Na conferência e em lives, os dois disseram que já haviam investigado a Konnech no início de 2021. Disseram que a equipe da True the Vote acabou ganhando acesso ao banco de dados da Konnech, adivinhando a senha, que era "password" (senha), segundo relatos online de pessoas que assistiram à conferência. Depois de penetrar o banco de dados, eles disseram à plateia, a equipe baixou dados pessoais sobre 1,8 milhão de mesários e outros funcionários eleitorais.

Os dois disseram que notificaram o FBI de sua descoberta. Segundo eles, agentes do FBI teriam investigado sua alegação rapidamente e então se voltado contra a True the Vote e perguntado se ela havia roubado os dados.

A assessoria de imprensa do FBI disse que a agência "não comenta sobre denúncias ou informações que podemos ou não receber do público".

Em comunicado à imprensa, a Konnech disse que a alegação da True the Vote de ter tido acesso a um banco de dados de 1,8 milhão de funcionários eleitorais é impossível porque, entre outras razões, a empresa tinha dados sobre menos de 240 mil funcionários na época.
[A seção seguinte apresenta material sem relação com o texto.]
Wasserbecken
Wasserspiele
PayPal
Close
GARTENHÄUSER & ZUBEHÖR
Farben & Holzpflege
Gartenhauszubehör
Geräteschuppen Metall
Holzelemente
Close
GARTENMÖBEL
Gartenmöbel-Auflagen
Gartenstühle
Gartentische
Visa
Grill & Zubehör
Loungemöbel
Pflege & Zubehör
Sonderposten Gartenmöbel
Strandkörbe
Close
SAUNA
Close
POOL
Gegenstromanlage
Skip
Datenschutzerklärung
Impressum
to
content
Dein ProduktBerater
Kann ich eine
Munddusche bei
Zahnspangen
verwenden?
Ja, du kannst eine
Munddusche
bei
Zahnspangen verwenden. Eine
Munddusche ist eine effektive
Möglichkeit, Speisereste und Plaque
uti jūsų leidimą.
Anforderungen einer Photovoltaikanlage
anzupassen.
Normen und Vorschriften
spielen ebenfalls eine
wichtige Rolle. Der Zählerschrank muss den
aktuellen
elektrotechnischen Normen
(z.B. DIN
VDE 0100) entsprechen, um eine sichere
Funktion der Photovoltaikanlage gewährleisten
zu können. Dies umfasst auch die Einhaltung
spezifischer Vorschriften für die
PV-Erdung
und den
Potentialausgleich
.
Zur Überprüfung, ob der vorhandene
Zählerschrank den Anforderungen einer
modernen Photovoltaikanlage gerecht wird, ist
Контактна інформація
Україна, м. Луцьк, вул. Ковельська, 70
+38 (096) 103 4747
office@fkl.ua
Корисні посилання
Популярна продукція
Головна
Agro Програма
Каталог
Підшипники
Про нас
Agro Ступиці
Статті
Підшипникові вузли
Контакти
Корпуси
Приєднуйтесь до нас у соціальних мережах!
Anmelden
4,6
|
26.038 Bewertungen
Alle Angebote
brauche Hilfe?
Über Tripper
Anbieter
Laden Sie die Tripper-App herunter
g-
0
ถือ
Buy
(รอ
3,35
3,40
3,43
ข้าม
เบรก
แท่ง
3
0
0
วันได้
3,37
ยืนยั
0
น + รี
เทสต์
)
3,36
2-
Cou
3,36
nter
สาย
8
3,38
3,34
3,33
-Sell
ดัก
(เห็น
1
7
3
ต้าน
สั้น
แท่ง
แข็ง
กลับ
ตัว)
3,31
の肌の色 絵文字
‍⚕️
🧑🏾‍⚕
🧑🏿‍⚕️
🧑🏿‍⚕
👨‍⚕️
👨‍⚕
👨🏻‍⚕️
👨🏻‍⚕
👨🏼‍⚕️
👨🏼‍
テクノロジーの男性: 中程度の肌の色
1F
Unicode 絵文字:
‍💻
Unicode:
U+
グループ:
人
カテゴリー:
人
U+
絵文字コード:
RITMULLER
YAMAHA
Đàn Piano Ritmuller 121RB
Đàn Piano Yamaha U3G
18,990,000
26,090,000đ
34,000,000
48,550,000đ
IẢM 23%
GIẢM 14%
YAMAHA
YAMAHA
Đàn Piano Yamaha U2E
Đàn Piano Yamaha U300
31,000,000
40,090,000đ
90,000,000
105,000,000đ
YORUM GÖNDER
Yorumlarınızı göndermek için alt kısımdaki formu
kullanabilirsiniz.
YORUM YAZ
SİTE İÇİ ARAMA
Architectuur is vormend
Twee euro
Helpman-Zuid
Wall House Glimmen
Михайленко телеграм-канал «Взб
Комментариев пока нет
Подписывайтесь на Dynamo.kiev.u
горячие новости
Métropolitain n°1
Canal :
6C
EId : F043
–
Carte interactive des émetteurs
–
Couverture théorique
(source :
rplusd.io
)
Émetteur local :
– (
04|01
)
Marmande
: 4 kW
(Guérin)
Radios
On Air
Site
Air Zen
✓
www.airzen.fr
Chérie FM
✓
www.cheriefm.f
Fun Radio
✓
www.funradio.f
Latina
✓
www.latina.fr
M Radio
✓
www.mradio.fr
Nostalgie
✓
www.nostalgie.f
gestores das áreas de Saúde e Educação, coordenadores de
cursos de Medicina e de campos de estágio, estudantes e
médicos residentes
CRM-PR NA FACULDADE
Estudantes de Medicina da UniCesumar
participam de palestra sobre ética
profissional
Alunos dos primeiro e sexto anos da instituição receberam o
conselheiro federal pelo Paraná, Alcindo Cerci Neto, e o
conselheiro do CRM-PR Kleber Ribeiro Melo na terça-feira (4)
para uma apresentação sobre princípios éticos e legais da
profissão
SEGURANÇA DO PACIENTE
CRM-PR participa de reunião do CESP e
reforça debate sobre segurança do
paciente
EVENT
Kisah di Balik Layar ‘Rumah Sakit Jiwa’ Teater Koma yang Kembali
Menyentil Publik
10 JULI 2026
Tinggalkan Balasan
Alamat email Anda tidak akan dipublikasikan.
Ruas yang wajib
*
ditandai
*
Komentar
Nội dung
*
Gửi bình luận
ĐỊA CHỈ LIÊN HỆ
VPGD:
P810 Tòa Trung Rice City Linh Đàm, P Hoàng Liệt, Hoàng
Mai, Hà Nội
E os dados relativos a esses funcionários não são guardados em um único banco de dados.

A empresa disse que não detectou nenhum acesso irregular aos dados, mas se negou a dar detalhes sobre sua tecnologia, citando questões de segurança.

A Konnech foi proprietária no passado da subsidiária chinesa Jinhua Yulian Network Technology, onde programadores desenvolviam e testavam softwares. Mas a empresa disse que seus funcionários na Jinhua sempre utilizaram dados "dados genéricos ‘fictícios’ criados especificamente para serem usados em testes". A Konnech fechou a subsidiária em 2021 e não tem mais funcionários na China.

No mês passado a Konnech moveu uma ação contra a True the Vote, acusando-a de difamação, violação da Lei federal de Fraude e Abuso Digital, roubo e outras acusações.

O juiz concedeu o pedido feito pela Konnech de um mandado emergencial temporário de restrições contra a ONG, escrevendo que a empresa enfrenta "prejuízo irreparável" e que existe o risco de a True the Vote destruir evidências. O mandado também exigiu que a ONG explicasse como teria supostamente acessado os dados da empresa.

A True the Vote, Engelbrecht e Phillips disseram que não podiam dar declarações em função do mandado restritivo contra eles.

Eugene Yu, chief executive of the election software company Konnech, on Sept. 27, 2022. Threatening messages forced Yu and his family into hiding. (Emily Elconin/The New York Times)
Eugene Yu, chefe-executivo da empresa de softwares eleitorais Konnech, posa para foto - Emily Elconin - 27.set.22/The New York Times

A ação judicial não desanimou as pessoas que acreditam na teoria conspiratória e continuaram a atacar a Konnech. Segundo Yu, alguns funcionários deixaram a empresa, citando o estresse provocado pela crise. As saídas deles aumentaram a carga de trabalho dos profissionais restantes, faltando poucas semanas para as eleições de meio de mandato, em novembro.

No ano passado, quando a True the Vote inundou os clientes da Konnech com pedidos de informação, Yu mandou um email a Engelbrecht oferecendo sua ajuda. A ONG divulgou essa troca de emails, incluindo o telefone e endereço de email de Yu, além de uma série de outros documentos ligados à empresa. Isso proporcionou aos disseminadores das teorias uma maneira fácil de atacá-lo com mensagens ameaçadoras. Hoje Yu diz que foi ingênuo por ter mandado aquele email.

"Quando pesquisamos mais a fundo quem eles eram, ficou cada vez mais claro que eles não tinham interesse na verdade", disse. "Para eles, a verdade é inconveniente."